* _TASK DETAILS_
In each of the rows below, swap "pose" for "camera" and keep every other line the same. Leave the pictures out of your answer.

------------

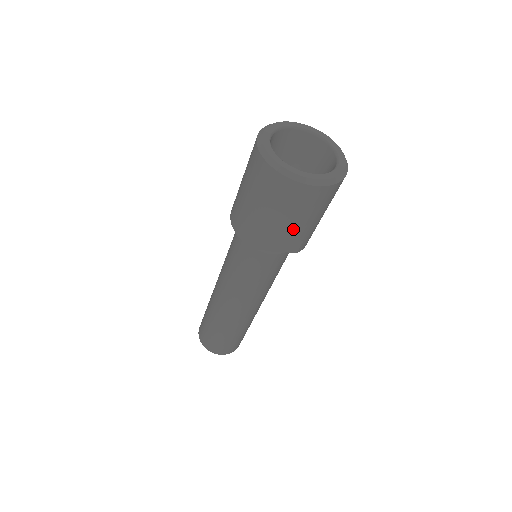
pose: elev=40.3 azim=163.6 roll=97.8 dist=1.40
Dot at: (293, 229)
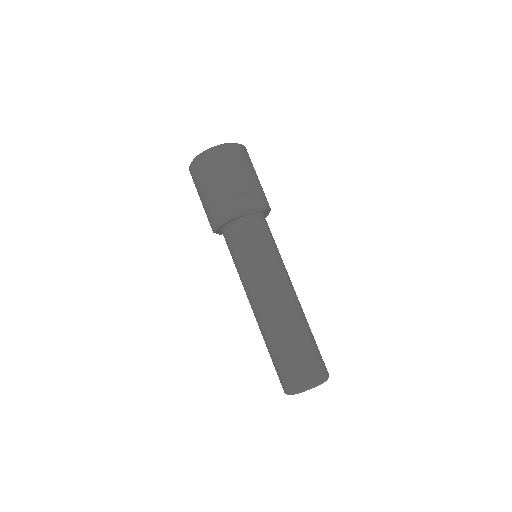
Dot at: (243, 181)
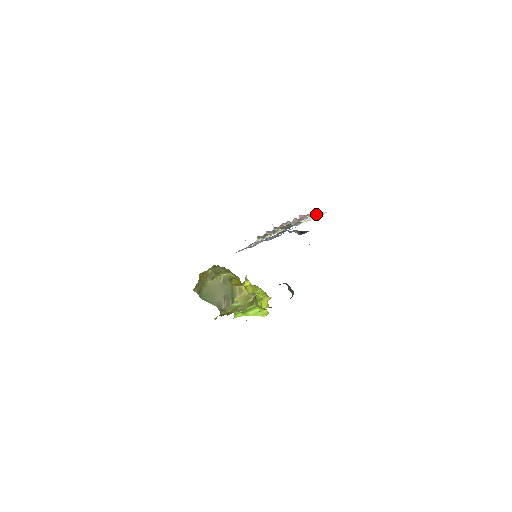
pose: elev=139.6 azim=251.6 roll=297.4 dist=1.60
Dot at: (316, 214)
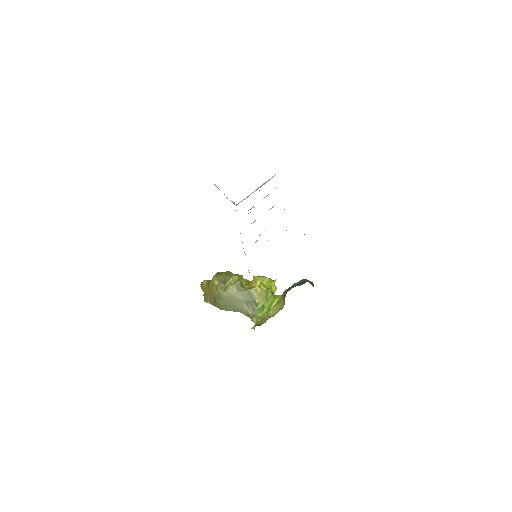
Dot at: (270, 179)
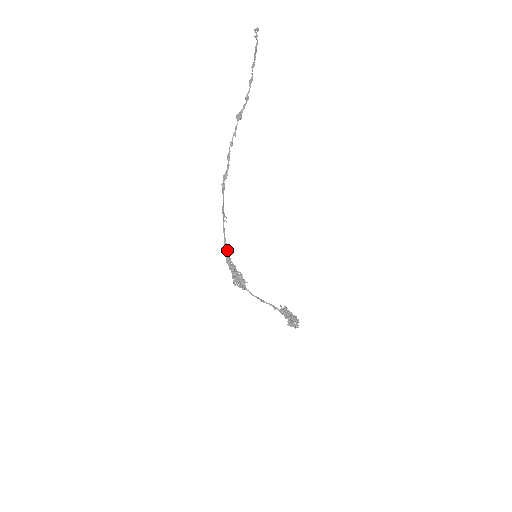
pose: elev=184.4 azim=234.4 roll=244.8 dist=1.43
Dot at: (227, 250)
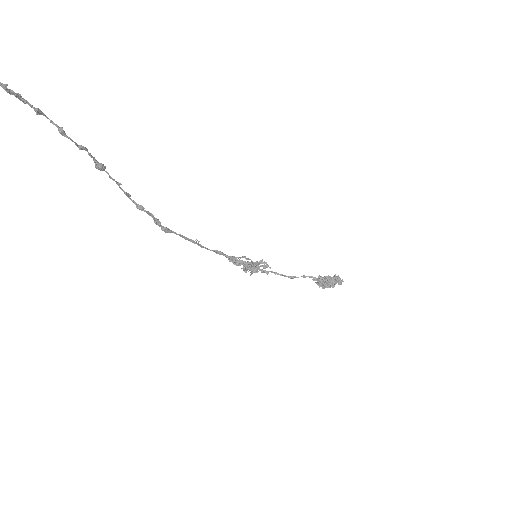
Dot at: (225, 256)
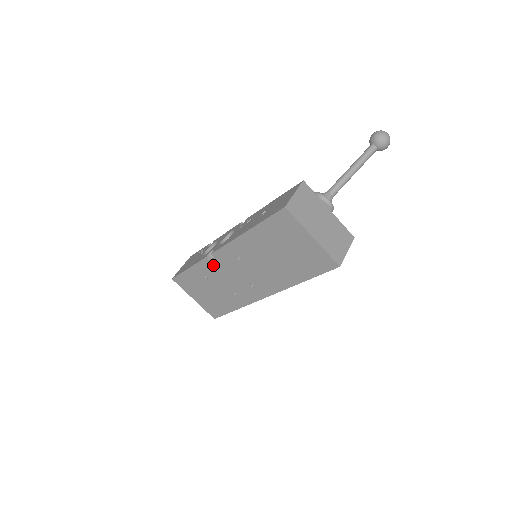
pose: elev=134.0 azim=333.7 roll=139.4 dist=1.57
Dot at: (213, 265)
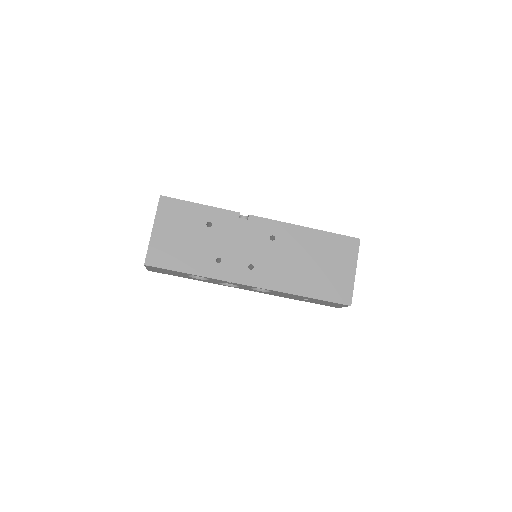
Dot at: (236, 223)
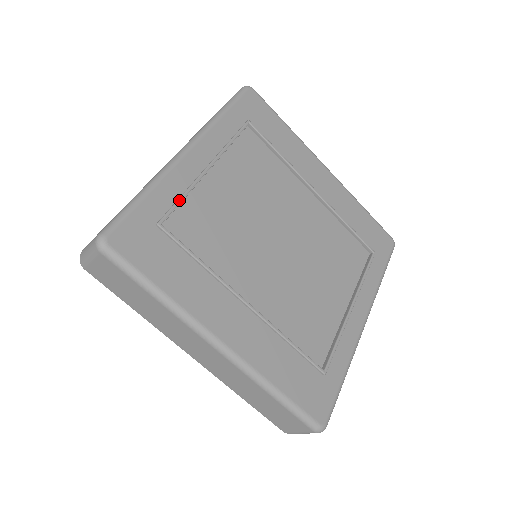
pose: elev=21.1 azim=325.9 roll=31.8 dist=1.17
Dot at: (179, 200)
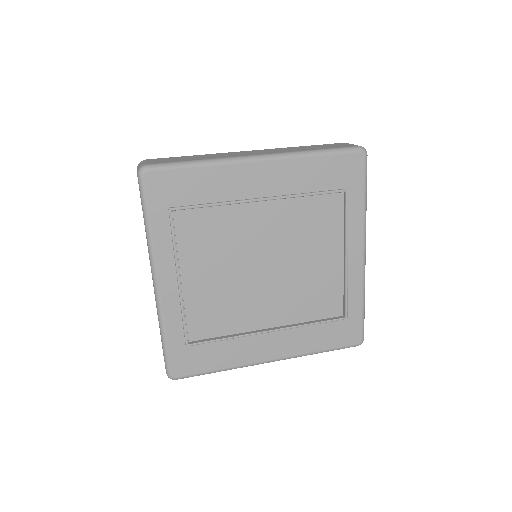
Dot at: (184, 322)
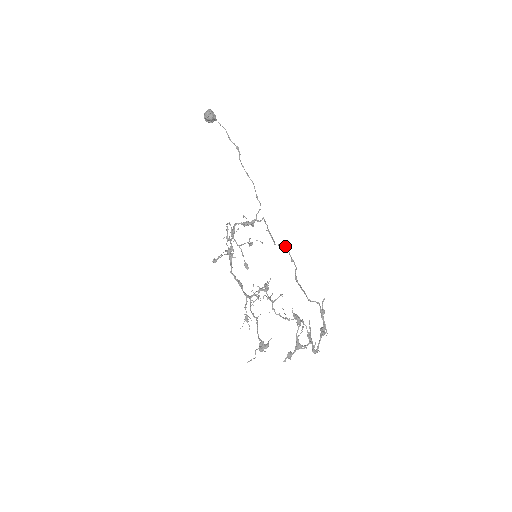
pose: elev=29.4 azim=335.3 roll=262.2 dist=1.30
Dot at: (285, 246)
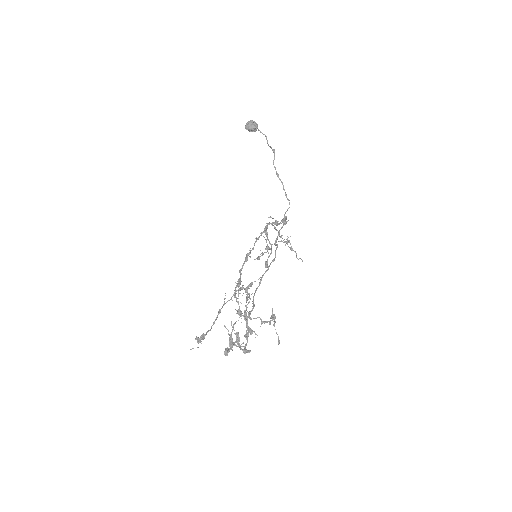
Dot at: (277, 246)
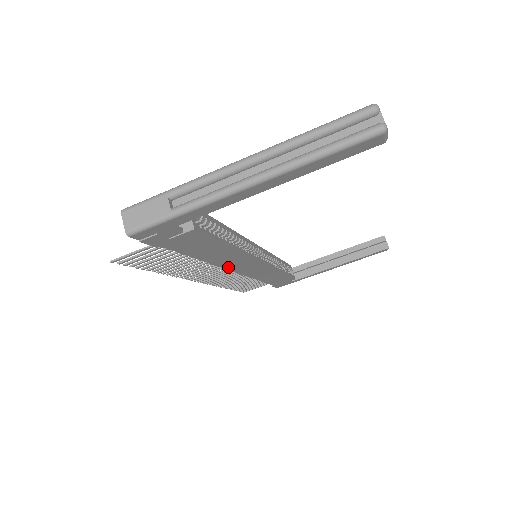
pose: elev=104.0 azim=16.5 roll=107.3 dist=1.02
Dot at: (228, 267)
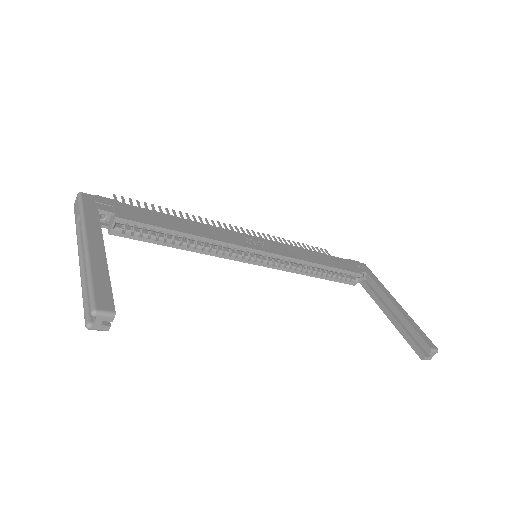
Dot at: occluded
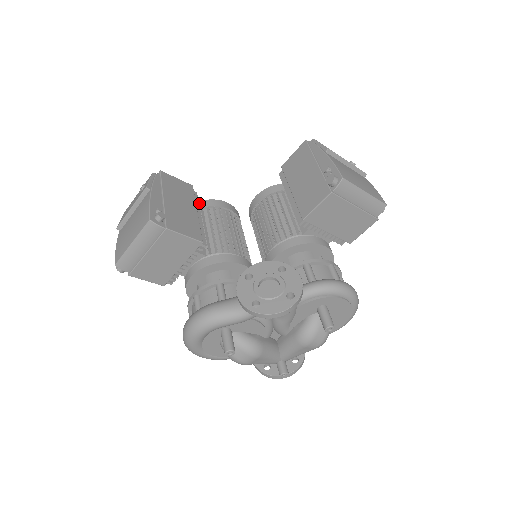
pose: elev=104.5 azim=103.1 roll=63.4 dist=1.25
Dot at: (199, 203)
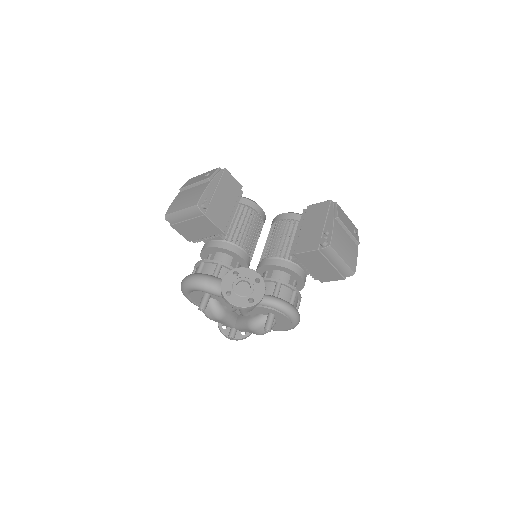
Dot at: (241, 199)
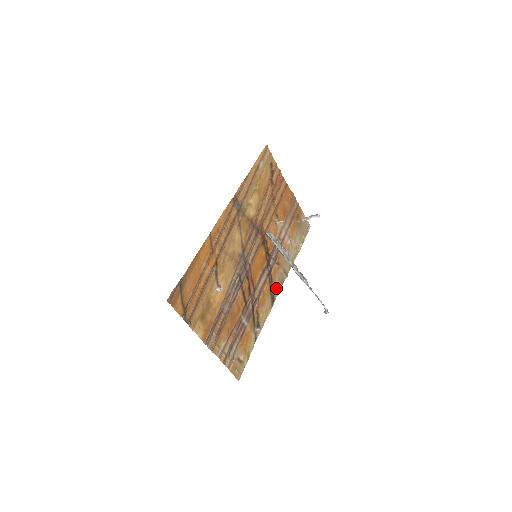
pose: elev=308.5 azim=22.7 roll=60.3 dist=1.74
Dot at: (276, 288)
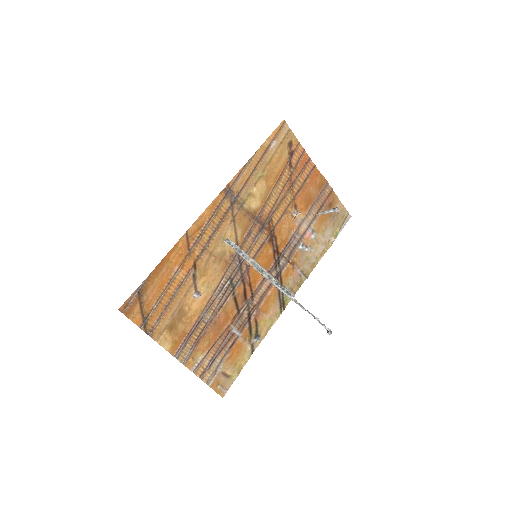
Dot at: occluded
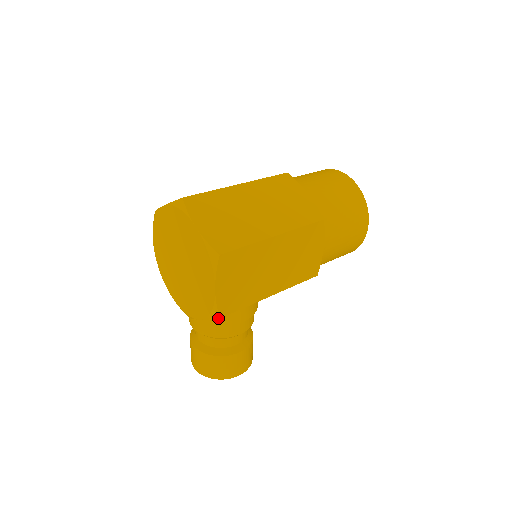
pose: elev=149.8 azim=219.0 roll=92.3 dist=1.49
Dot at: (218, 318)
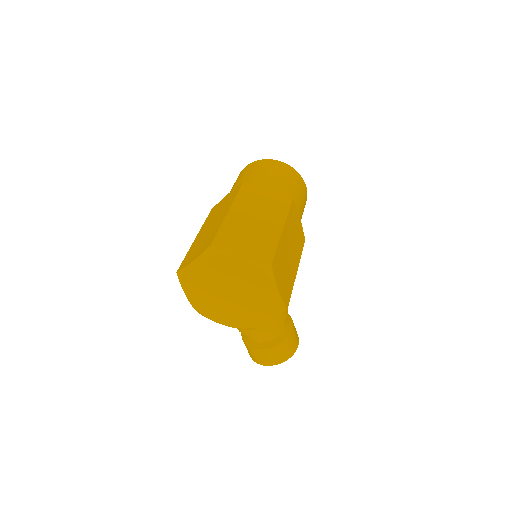
Dot at: occluded
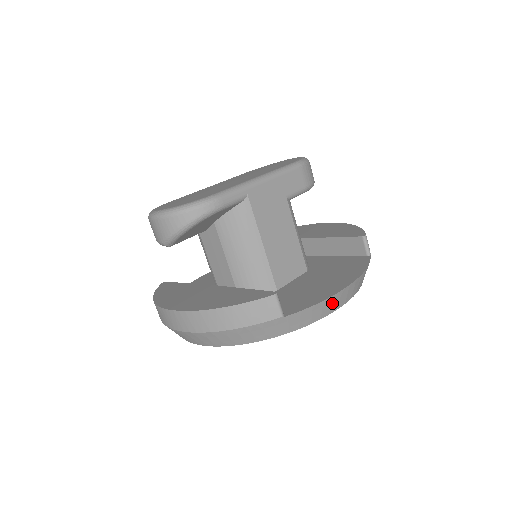
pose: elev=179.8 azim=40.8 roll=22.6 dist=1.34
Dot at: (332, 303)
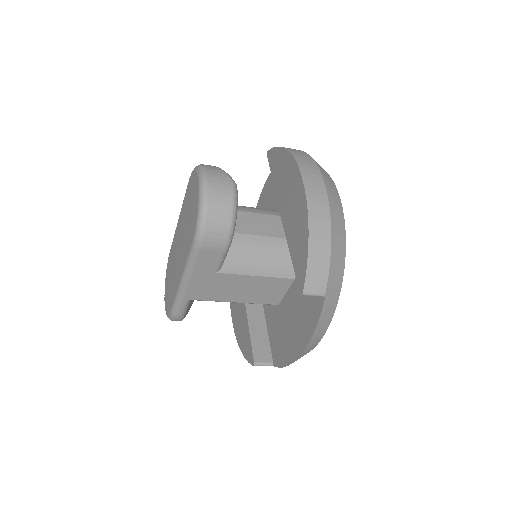
Dot at: (299, 358)
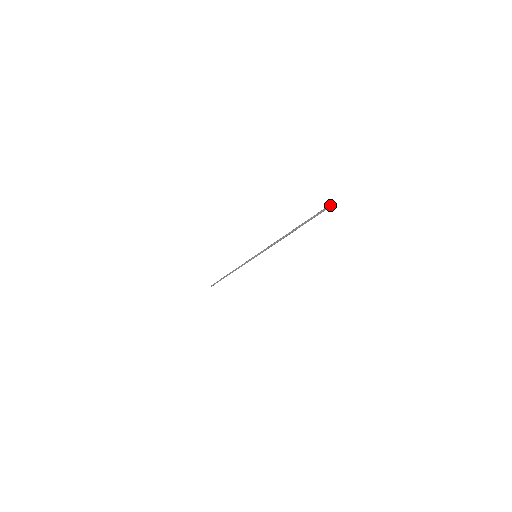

------------

* _SOLUTION BELOW_
camera: elev=40.3 azim=163.6 roll=97.8 dist=1.40
Dot at: (293, 229)
Dot at: (243, 181)
camera: elev=139.6 azim=251.6 roll=297.4 dist=1.60
Dot at: (316, 214)
Dot at: (270, 179)
camera: elev=184.4 azim=234.4 roll=244.8 dist=1.43
Dot at: (227, 250)
Dot at: (225, 256)
camera: elev=134.0 azim=333.7 roll=139.4 dist=1.57
Dot at: (213, 265)
Dot at: (236, 223)
camera: elev=21.1 azim=325.9 roll=31.8 dist=1.17
Dot at: (179, 200)
Dot at: (184, 322)
camera: elev=29.4 azim=335.3 roll=262.2 dist=1.30
Dot at: (285, 246)
Dot at: (277, 246)
camera: elev=104.0 azim=16.5 roll=107.3 dist=1.02
Dot at: (228, 267)
Dot at: occluded
camera: elev=104.5 azim=103.1 roll=63.4 dist=1.25
Dot at: (199, 203)
Dot at: (241, 199)
camera: elev=308.5 azim=22.7 roll=60.3 dist=1.74
Dot at: (276, 288)
Dot at: occluded
camera: elev=149.8 azim=219.0 roll=92.3 dist=1.49
Dot at: (218, 318)
Dot at: occluded
camera: elev=179.8 azim=40.8 roll=22.6 dist=1.34
Dot at: (332, 303)
Dot at: (299, 358)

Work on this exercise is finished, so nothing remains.